Excerto da página:

# # # # #

É buscar aquilo que nós temos, desconstruir e construir outras coisas e introduzir estes produtos nossos. Temos o peixe fresco que é dos produtos mais consumidos. Este cuscuz é uma desconstrução do tradicional arroz de pato – em vez de usarmos o arroz, estamos a usar o cuscuz – e que tem sido muito bem recebido porque muitos clientes não conhecem e depois gostam. Por exemplo, os frutos vermelhos que temos numa sobremesa, são produzidos cá. Acho que temos de apostar nos fornecedores daqui, porque somos uma ilha e temos dificuldade em ter certos produtos. E também apostamos muito na sustentabilidade. Não temos quase desperdício nenhum.

Que papel a gastronomia pode desempenhar na promoção de práticas sustentáveis?

Quando estive a fazer os pratos, com o apoio do Chef Diogo [José Diogo Costa], que é nosso Chef-Executivo, fomos pensando: “Olha, com isto podemos fazer isto”. Portanto, nós usamos todo o peixe, não temos desperdício nenhum: o filete é vendido como peixe fresco; para o ceviche; para a sopa. As espinhas usamos no caldo. É um ambiente em que temos zero desperdício. Com as aparas dos legumes fazemos caldos para os [pratos] vegetarianos. O menu foi mesmo trabalhado para isso, para termos zero desperdício, ou quase zero.

Aquilo que as nossas avós consideravam economia doméstica, na modernidade considera-se sustentabilidade.

E eu tenho muita bagagem disso. Por exemplo, eu vivo numa zona alta [da Madeira]. O meu pai era agricultor, então nós vivíamos muito dessa base agrícola. A minha mãe, hoje em dia, continua a fazê-lo para consumo doméstico. Então já tinha essa base. Nós não fazíamos desperdício em casa. E para mim tornou-se muito mais fácil fazer isso no trabalho, porque as ideias já estavam cá.

Chef Zélia Santos, a primeira mulher a liderar um restaurante no Belmond Reid’s Palace. Num setor dominado por homens, “as mulheres não têm de provar que são iguais. Têm de provar que são melhores”
Chef Zélia Santos, a primeira mulher a liderar um restaurante no Belmond Reid’s Palace. Num setor dominado por homens, “as mulheres não têm de provar que são iguais. Têm de provar que são melhores” créditos: Divulgação

A cozinha ao ar livre e o foco na simplicidade dos sabores tradicionais são elementos centrais no Brisa do Mar. Como equilibra a tradição com a inovação na criação dos seus pratos?

# # # # #

Conjunto de registos:
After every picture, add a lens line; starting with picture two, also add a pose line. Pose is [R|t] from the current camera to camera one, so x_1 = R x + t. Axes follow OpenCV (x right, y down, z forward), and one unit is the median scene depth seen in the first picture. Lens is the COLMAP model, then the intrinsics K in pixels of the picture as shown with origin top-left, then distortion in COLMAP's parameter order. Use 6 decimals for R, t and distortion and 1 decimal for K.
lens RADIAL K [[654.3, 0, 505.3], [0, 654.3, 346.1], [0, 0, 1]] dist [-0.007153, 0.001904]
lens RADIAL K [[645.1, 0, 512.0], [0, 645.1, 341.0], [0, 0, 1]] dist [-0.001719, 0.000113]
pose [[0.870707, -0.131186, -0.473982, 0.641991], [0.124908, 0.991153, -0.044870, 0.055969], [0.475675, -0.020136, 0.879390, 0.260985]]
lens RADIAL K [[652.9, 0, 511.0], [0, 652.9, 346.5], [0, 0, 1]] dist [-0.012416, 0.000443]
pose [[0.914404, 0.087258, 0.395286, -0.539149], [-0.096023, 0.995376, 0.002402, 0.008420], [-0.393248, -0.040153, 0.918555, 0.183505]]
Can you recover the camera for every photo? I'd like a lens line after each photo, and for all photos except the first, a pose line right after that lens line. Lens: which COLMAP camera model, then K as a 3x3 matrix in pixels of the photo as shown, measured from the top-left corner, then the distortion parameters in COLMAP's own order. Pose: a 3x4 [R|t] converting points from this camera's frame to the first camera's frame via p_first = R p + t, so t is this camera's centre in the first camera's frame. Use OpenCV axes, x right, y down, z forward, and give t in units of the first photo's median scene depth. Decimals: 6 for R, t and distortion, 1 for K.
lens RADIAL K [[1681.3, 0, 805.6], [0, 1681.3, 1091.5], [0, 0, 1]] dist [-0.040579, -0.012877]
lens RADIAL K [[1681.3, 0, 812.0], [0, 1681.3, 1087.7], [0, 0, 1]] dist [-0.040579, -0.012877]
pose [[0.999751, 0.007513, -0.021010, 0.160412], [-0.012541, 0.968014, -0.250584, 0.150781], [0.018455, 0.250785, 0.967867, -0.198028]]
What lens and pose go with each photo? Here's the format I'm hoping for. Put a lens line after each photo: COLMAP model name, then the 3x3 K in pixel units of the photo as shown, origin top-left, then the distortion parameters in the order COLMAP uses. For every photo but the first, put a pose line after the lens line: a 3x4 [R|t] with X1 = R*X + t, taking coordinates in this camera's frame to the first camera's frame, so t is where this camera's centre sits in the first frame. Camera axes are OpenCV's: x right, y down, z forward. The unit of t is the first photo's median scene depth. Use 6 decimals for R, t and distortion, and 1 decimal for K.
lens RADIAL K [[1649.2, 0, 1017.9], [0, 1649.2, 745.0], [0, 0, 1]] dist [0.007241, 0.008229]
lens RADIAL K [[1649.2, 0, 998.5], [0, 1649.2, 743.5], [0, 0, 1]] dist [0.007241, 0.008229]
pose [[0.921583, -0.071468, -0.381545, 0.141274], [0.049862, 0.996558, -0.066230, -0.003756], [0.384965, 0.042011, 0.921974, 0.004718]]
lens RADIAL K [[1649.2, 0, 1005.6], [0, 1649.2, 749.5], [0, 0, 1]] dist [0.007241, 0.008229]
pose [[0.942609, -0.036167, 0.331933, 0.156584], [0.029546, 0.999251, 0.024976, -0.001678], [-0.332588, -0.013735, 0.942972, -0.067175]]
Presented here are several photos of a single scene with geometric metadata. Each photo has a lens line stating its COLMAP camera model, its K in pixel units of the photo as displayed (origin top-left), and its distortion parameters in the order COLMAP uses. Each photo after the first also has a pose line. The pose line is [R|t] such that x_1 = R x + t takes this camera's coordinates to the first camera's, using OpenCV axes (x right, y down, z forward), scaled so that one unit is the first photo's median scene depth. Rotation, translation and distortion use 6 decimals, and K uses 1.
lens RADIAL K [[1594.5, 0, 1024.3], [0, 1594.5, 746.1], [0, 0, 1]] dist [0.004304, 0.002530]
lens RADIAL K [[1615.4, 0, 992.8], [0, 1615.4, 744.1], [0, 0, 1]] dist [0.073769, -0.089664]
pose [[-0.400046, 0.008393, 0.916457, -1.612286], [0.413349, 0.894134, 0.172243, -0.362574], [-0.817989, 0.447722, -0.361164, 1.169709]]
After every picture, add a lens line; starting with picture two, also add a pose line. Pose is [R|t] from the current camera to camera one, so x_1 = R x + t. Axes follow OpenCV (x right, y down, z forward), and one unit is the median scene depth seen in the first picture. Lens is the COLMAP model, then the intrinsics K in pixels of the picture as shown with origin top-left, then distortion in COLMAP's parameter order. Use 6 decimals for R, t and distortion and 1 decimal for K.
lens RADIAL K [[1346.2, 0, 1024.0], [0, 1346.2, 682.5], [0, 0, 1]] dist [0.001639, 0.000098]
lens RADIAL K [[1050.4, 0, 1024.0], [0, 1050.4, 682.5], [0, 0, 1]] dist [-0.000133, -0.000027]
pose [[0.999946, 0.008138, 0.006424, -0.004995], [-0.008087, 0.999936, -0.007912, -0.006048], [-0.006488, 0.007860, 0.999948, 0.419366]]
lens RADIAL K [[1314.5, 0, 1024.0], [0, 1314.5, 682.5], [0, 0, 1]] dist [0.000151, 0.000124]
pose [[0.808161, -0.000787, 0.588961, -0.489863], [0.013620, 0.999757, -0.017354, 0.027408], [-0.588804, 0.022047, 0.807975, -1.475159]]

# # # # #

Ordem de trabalho 1:
Responda a estas perguntas com base no excerto da entrevista:
(a) De que prato tradicional é o cuscuz uma desconstrução?
(b) Em que se usam as espinhas do peixe?
(c) Qual era a profissão do pai da chef?
Ordem de trabalho 2:
Retome a entrevista à chef sobre a cozinha do Brisa do Mar, a seguir à última pergunta.
Os registos provêm de outra fonte.

Resposta à tarefa 1:
(a) Do arroz de pato.
(b) No caldo.
(c) Era agricultor.

Resposta à tarefa 2:
O que é que se come? O que é que as pessoas procuram? Foi baseado nisso. Por exemplo, a história do cuscuz. Um dos meus pratos preferidos é arroz de pato. Só que não queria ter um arroz de pato que já todos conhecem. Daí a ideia do cuscuz. Foi muito o que as pessoas procuram comer num restaurante que fica perto do mar, de comida de conforto, mais simples. É pensar como se fosse o cliente.

Eu costumo dizer que temos umas finalizações muito rápidas, mas umas preparações muito lentas. Temos uma salada de lulas, que é cozinhada a baixa temperatura. Temos um pato que é cozinhado a baixa temperatura. Torna-se um serviço mais rápido, mas temos produções muito trabalhosas. O cliente chega e come uma salada de lulas fresca, que tem um granizado de coentros e limão muito fresco, muito propício ao Brisa do Mar. Procurámos ter uma coisa muito leve e fresca.

Que projetos gostaria de concretizar no futuro?

Obviamente, melhorar o Brisa do Mar. É a minha primeira temporada, temos um ou outro aspeto que podemos melhorar. Trabalhar no novo menu, numa coisa diferente.

Tenho conversado com o Chef Diogo, mas gostava de manter um ou dois pratos para o cliente repetente, acho que devemos proporcionar isso. Mas apostar numa coisa mais diferente. Daí eu querer ir a Lisboa ver o que se faz. Acho que é importante.

Se pudesse voltar atrás no tempo, há alguma decisão ou caminho que tomaria de forma diferente na sua jornada até aqui?

Tenho conversado com muitas pessoas ultimamente. Os chefs, quando saem ou ficam pequenas temporadas nos hotéis, têm uma oportunidade de crescimento maior. E acho que me faltou isso, faltou-me sair. Ainda bem que não saí agora porque tive esta oportunidade e estou a trabalhar num restaurante espetacular. Mas devia ter saído mais.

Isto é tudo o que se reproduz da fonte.